Gas prices are high and on the rise again in America, after taking a tumble after 2008’s financial crisis. Well, consumers dissatisfied at the pump tend to be voters dissatisfied at the ballot box. Obama knows it, and he’s not going to take high gas prices lying down: by golly, America, you’re being ripped off, and speculators are to blame!
I won’t guess whether this is ignorance or demagoguery, but either way it’s shameful. The “speculator” (which has unfortunately become a somewhat pejorative term) is not a fraudster, but
…one who, in the time-honored phrase, tries to “buy low and sell high.”
In other words, what the speculator does is essentially no different than what we do when we drive an extra block for cheaper gas.

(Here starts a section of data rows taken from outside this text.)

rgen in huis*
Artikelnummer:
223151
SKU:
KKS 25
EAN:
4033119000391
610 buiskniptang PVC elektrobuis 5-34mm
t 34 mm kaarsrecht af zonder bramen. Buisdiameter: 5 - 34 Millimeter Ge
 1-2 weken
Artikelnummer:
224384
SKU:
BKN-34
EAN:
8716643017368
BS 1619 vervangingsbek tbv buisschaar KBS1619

And more than that, the activity of the speculator is as beneficial to the market as our shopping around: it smooths out prices over time based on foreseeable circumstances.

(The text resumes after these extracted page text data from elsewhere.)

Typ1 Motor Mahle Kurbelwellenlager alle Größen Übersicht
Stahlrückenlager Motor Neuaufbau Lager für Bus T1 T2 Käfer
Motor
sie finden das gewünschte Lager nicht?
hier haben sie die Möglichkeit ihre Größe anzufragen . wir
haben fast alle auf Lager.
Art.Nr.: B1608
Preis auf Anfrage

And that’s exactly what we see happening. Unrest in the middle east caught everyone by surprise, but it hasn’t cut off the supply of oil… yet. If it had, speculators wouldn’t have foreseen it, and prices would have spiked (believe it or not) even higher than they did, because everyone would be totally unprepared. But luckily, we got wind of it before the supply was cut off, which is very likely to happen, especially from Libya. It allows us to adjust our consumption in advance, so we’re not hit so hard in the future.
Far from defrauding consumers, speculators prepare us for foreseeable changes in the market. Without speculators, the market will be totally unprepared, prices swinging wildly with every twinge in supply or demand.
The truth of the matter is that, far from causing starvation and famines, it is the speculator who prevents them. And far from safeguarding the lives of the people, it is the dictator who must bear the prime responsibility for causing the famine in the first place. Thus, the popular hatred for the speculator is as great a perversion of justice as can be imagined.
There is more to the defense of speculators and the full extent of their beneficence, of course, but I can hardly say more than Walter Block already has.
Or maybe we should just be grateful that Obama isn’t quite as foolhardy as Nixon was.